Айдан представил себе многоножку-клирика, потом делегата от многоножек в архиепископском совете – ему, пожалуй, можно было бы выкрасить лоб в белый, чтобы не так выделялся, но как будут выглядеть молитвы на языке стука и скрежета?

– Тут есть небольшая проблема, – помявшись немного, вымолвил коротышка. – Тело ааренданнца пропало.

– Сполохи съели? – фыркнул Вальтер.

– Ох, не надо так! – всплеснул руками колдун. – Они ж не звери какие. Но спасибо и на том, что называете их сполохами.

Рыцарь великодушно кивнул.

– Вы думаете, Бартель, м-м, жив? – спросил инквизитор.

– Двое других ведь уцелели. Магия, которую использовал сполох, разрушает душу. Это крайне опасное, смертоносное колдовство, они редко прибегают к подобному, но вы, должно быть, очень напугали беднягу. С другой стороны, испуг мог сбить прицел, исказить саму суть чародейства. Может быть, ааренданнец просто потерял сознание, а потом пришёл в себя и сбежал. Да кто знает, зачем вообще его отправили сюда – а теперь он расскажет своим, что мы со сполохами нашли общий язык. Ох, как же это плохо! Как же это плохо!

Хронист был уверен, что, раз чёрная пирамидка разрушилась, чары были очень сильными – одному Владыке ведомо, как выстоял подвижник. Но, конечно же, полуночникам не стоило знать о том, как один ловкий монашек некогда завладел одним из их творений, и особенно – о том, что с помощью пирамидки он подружился с ааренданнцами. Одно было хорошо – пока Этельфледа оставалась под защитой черноплащных, Бартель не мог навредить ей.
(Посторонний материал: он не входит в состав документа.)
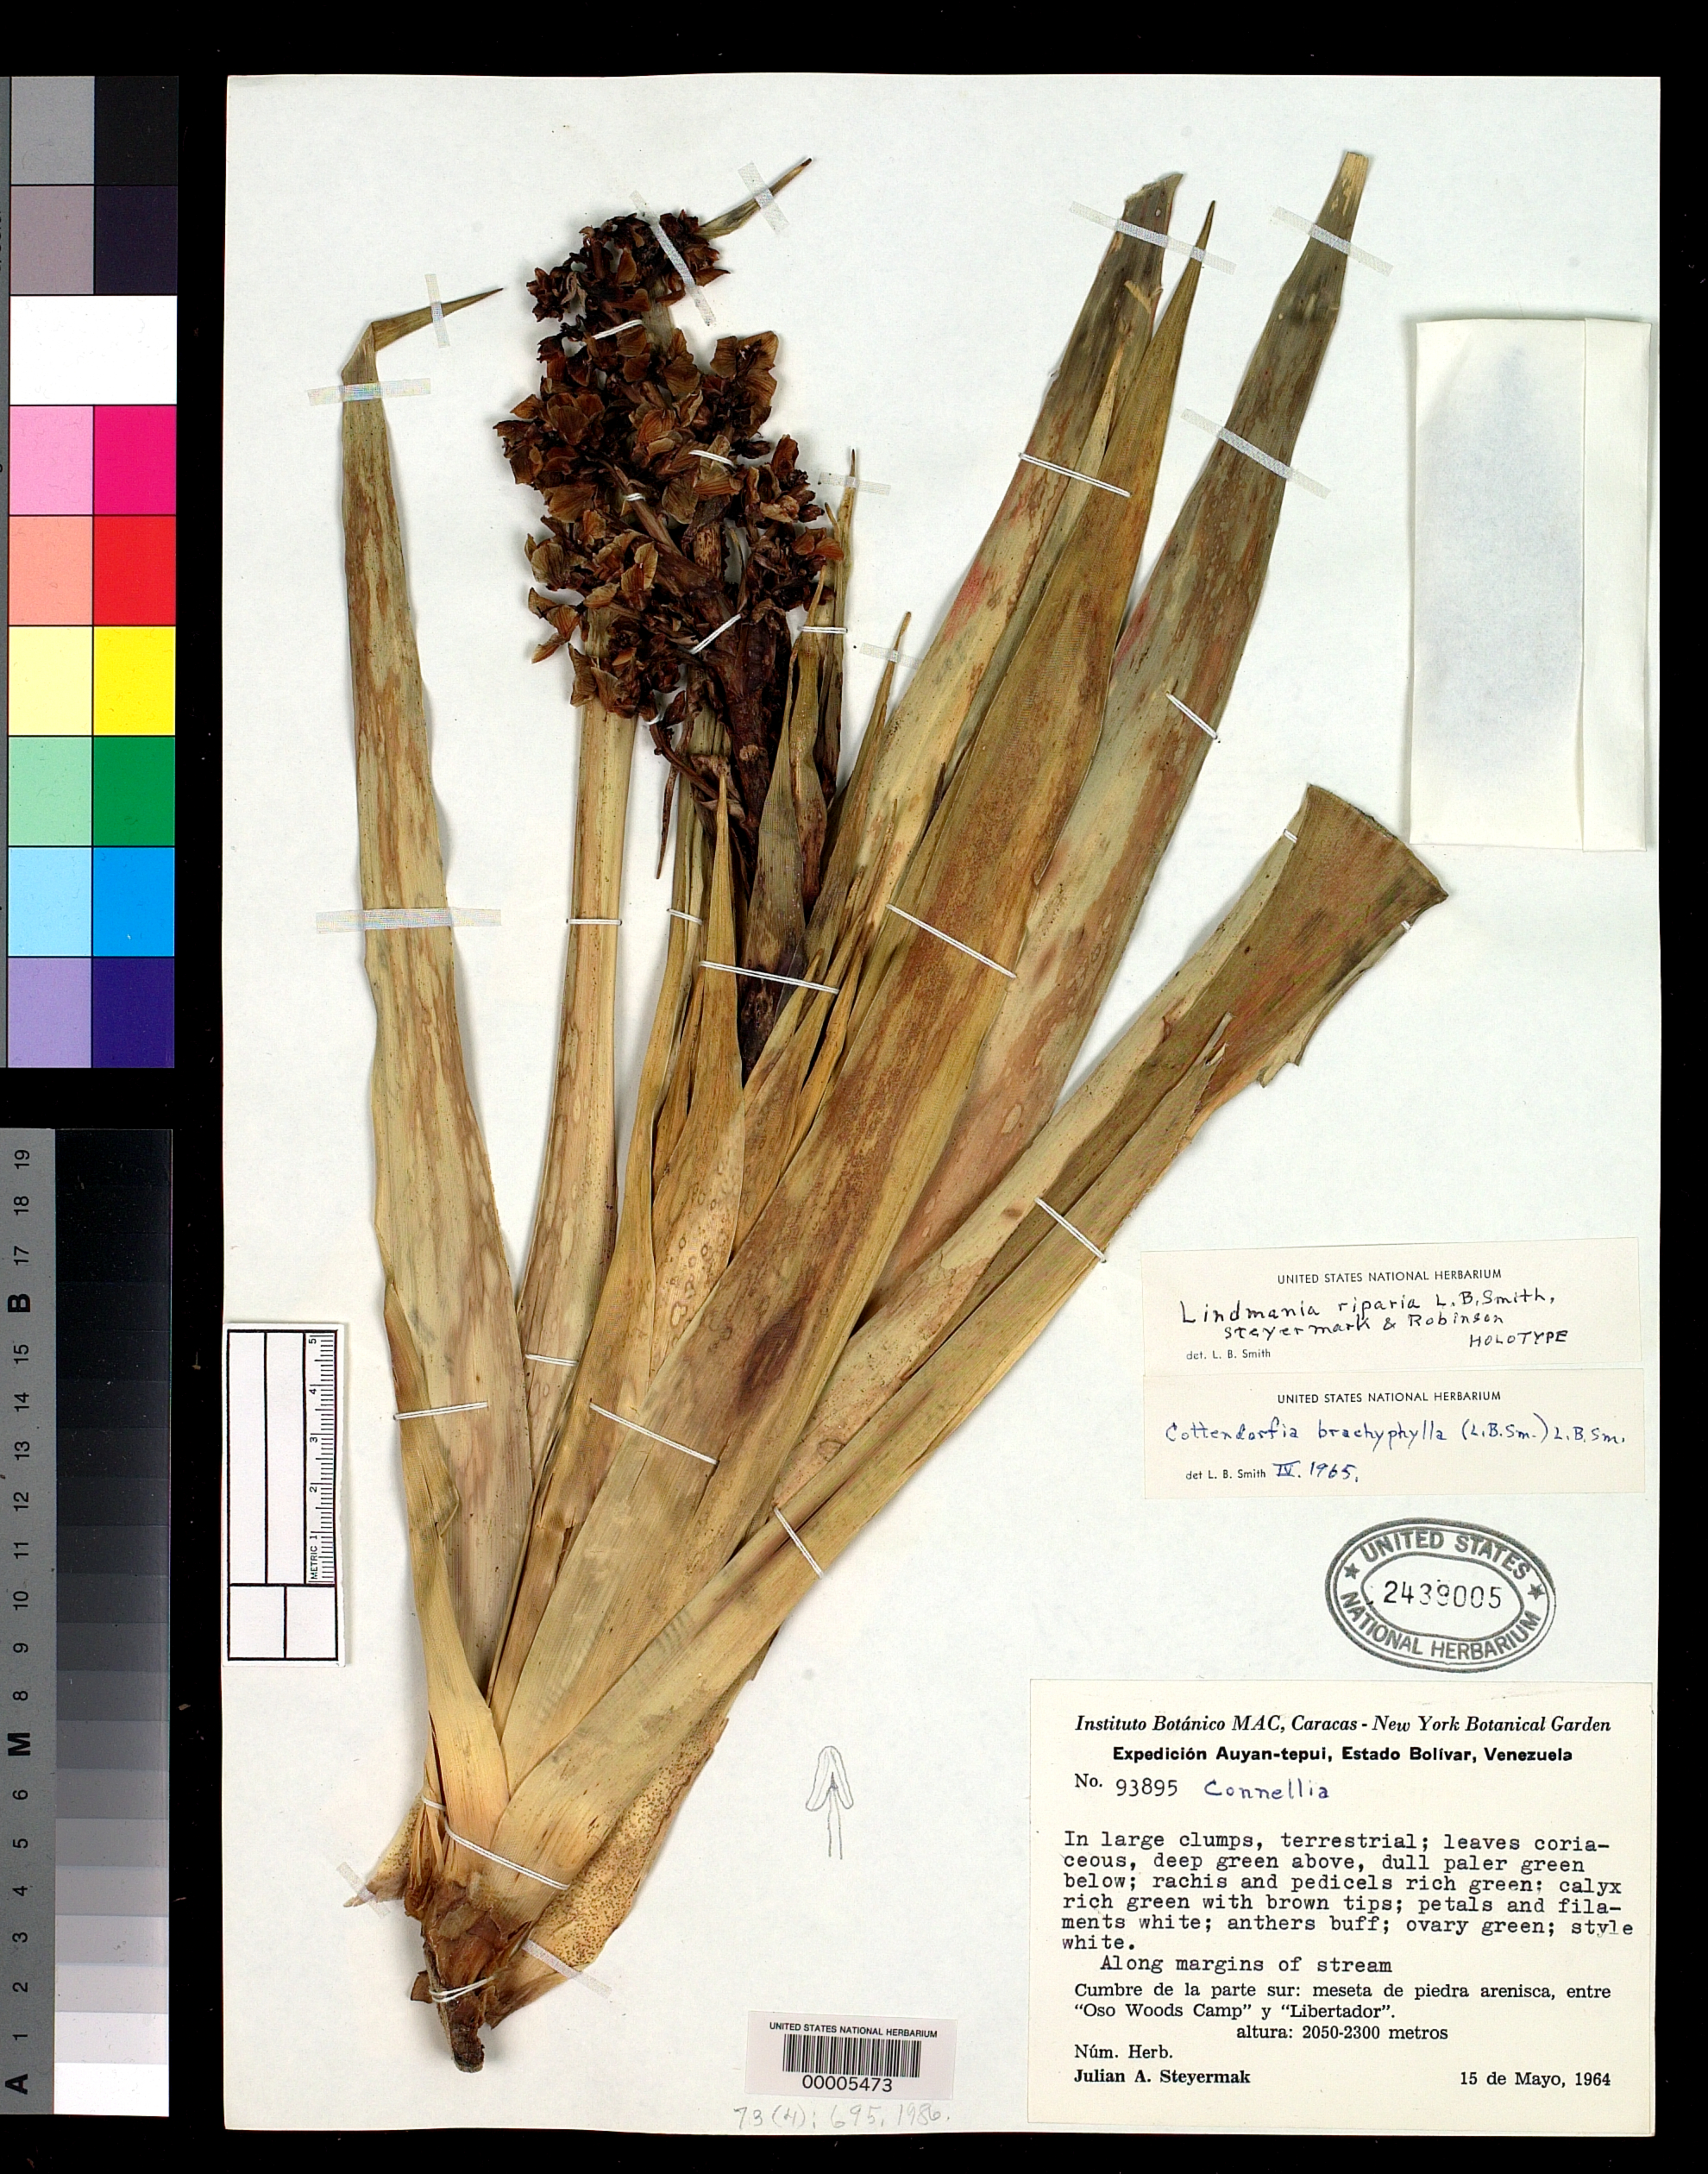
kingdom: Plantae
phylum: Tracheophyta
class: Liliopsida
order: Poales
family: Bromeliaceae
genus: Lindmania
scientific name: Lindmania riparia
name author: L.B. Sm. et al.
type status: Holotype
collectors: J. Steyermark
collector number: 93895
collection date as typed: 15 May 1964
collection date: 1964-05-15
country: Venezuela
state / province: Bolivar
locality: Auyan-Tepui, between "Osowoods Camp" and "Libertador".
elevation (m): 2050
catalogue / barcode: US 2439005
– А вы, пожалуй, из Гевинтера, – задумчиво промолвил Вальтер. – Я такой выговор слыхал у ребят, которые приезжали из Вайтернахта, – чародей ответил настороженным взглядом. – Да можете ничего не говорить, не важно. Скажите лучше: стоило оно того? Я, если честно, всегда думал, что в Полуночном Порту колдунам неплохо живётся: ну, то есть про чёрные наряды и бритые головы я слыхал, разумеется, но ведь можно и с бритой головой кутить напропалую! – коротышка улыбнулся. – А вот я смотрю на это всё, – Вальтер обвёл рукой комнату, – и как-то убого. Живёте в какой-то дыре с много… сполохами, жрёте всякую гадость, если только вы не специально для нас её приготовили. Ну, вот одного раба я видел, но и тот без опахала, – глаза чародея весело сверкнули. – Ещё обычно говорят, что в Полуночный Порт бегут за свободой, но какая тут свобода, если хозяйка может в любой момент скрутить вас! – улыбка сползла с лица волшебника.

– В Полуночном Порту можно возвыситься, но сначала приходится послужить.

– Да-а, это везде так.

– Они очень редко вселяются в нас.

– Вот в меня герцог ни разу не вселялся. Орал – это да. Но чтобы так бесцеремонно…

Аскольд набычился. Одна из кошек – серая – запрыгнула ему на колени, подозрительно оглядела гостей, потом зевнула и разлеглась, а чародей прижал её к себе и стал чесать за ухом.